– Ах, ду-умаете, – обрадовался отец. – Так зачем народ баламутить? А ну, пошли за стол.
Положив руку на плечо сына, Витя весело крикнул жене.
– Маш, усаживай гостей! А ты, Толик, заводи свою шарманку!
Сын Екатерины, высокий парень шестнадцати лет, поставил стул под раскидистой яблоней, на колени – баян и затянул народную песню.
Женщины сразу ее подхватили. Их звонкие голоса разливались по всему саду и растворялись за пределами соседних улиц. Люди, работая в своих огородах, слушали раскатистые, мелодичные отголоски и улыбались. У кого-то сегодня праздник.
– Серафим Петрович! – Витя подсел к председателю. – Извини. Сам понимаешь, если баб не занять песней, то они займутся скандалом.
– Понимаю, – серьёзный мужчина поправлял тугой ремень под увесистым животом.
– Ну, по маленькой? – подняв стопку с водкой, Виктор дождался, когда Серафим Петрович поднимет свою. – Вздрогнем, – чокнулся с ним и выпил.
Маша, сжимая тонкие губы, пронзающим взглядом пилила «невестку», сидящую рядом с ее сыном, и глубоко дышала.
– Маш, пой, – подтолкнула ее Катя. – Пой, когда еще сын на празднике побудет.
– Ой, моро-оз, моро-о-оз… – затянула Маша, не сводя глаз со Светы.
Та перешептывалась с Гришей и улыбалась. То прильнет носом к его плечу, то отпрянет и прикроет рот рукой. Хихикает.
– Злыдня, – бросив подпевать, Мария стиснула зубы.
– Маш, только не сейчас, слышишь? Не вздумай, Маш, – Катя зорко следила за своей соседкой. – Не порть праздник. Хватит и прошлого. А сейчас забудь и пой.
– Не до песен мне, – процедила сквозь зубы Маша. Ее нервы были на пределе. – Так бы и вцепилась в нее, оттаскала за космы и измазала навозом. Мне эта семейка поперек горла.
Ей не давала покоя старая история, которую помнят все жители села Сорокино. Тогда еще и Светланы с Гришкой в проекте не было, а сельские страсти уже вовсю будоражили местные окрестности.
Уставившись на веселую девицу, Маша сверлила ее глазами и вспоминала своих родителей.

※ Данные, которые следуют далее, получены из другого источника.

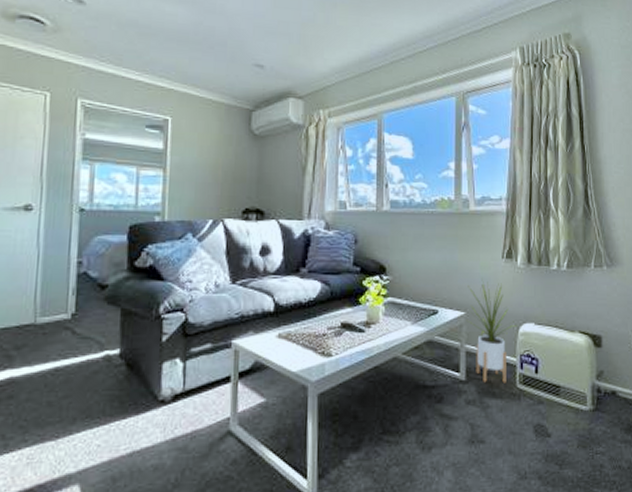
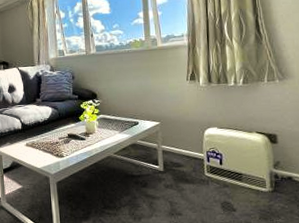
house plant: present [466,280,518,383] -> none [160,98,204,173]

– Из-за вас они погибли. Из-за вашего семейства я осталась одна, – шипела она, насупив брови.
Было это давно. В ту пору и солнце светило ярче, и пшеница была колосистее. Что ж, детство… Маленькая Маша улыбалась миру и не знала горя. Ее холили и лелеяли, берегли и души в ней не чаяли. Девочка росла в абсолютной любви и счастье.
– Манькоу! – бабушка испекла ржаных лепешек и звала внучку обедать. – Где ты, прыгальница?

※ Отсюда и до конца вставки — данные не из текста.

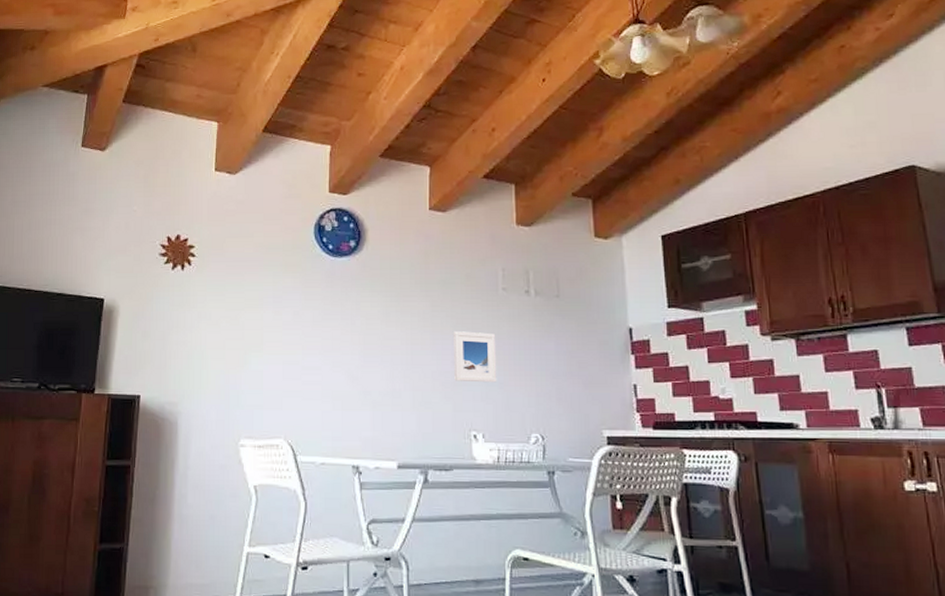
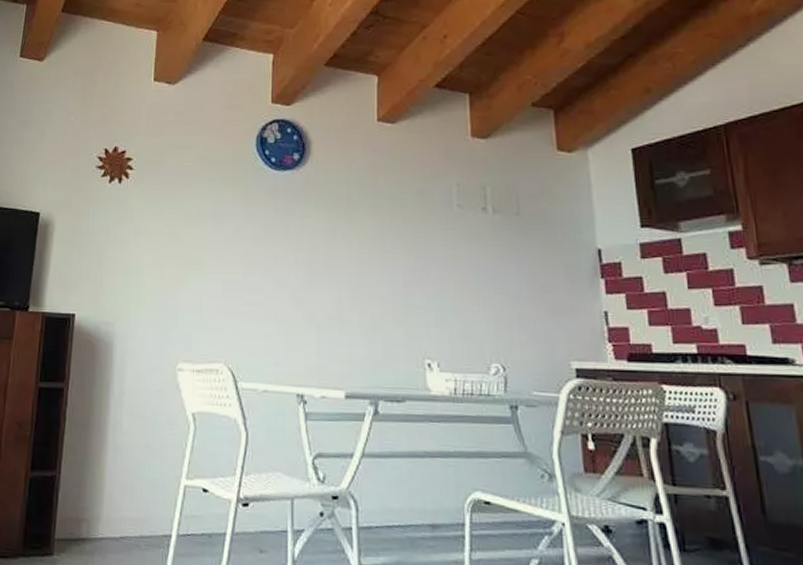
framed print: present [454,331,497,383] -> none [405,251,453,307]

Трёхлетняя Маша сидела на траве за домом и разглядывала божью коровку, медленно ползущую по свежему срубу. Какая интересная букашка. Спинка красная, а на ней черные точки. Ползет себе куда-то и не боится.
– Манька! – Ефросинья заглянула в огород. А вдруг внучка клубнику ест? Эх, нет ее там. – Иди сюда! Да где тебя носит-то?
Бабуля была доброй. Наверное, добрее ее на свете не было. Поругается немного и тут же улыбнется. Делала вид, будто строгая, но это у нее плохо получалось.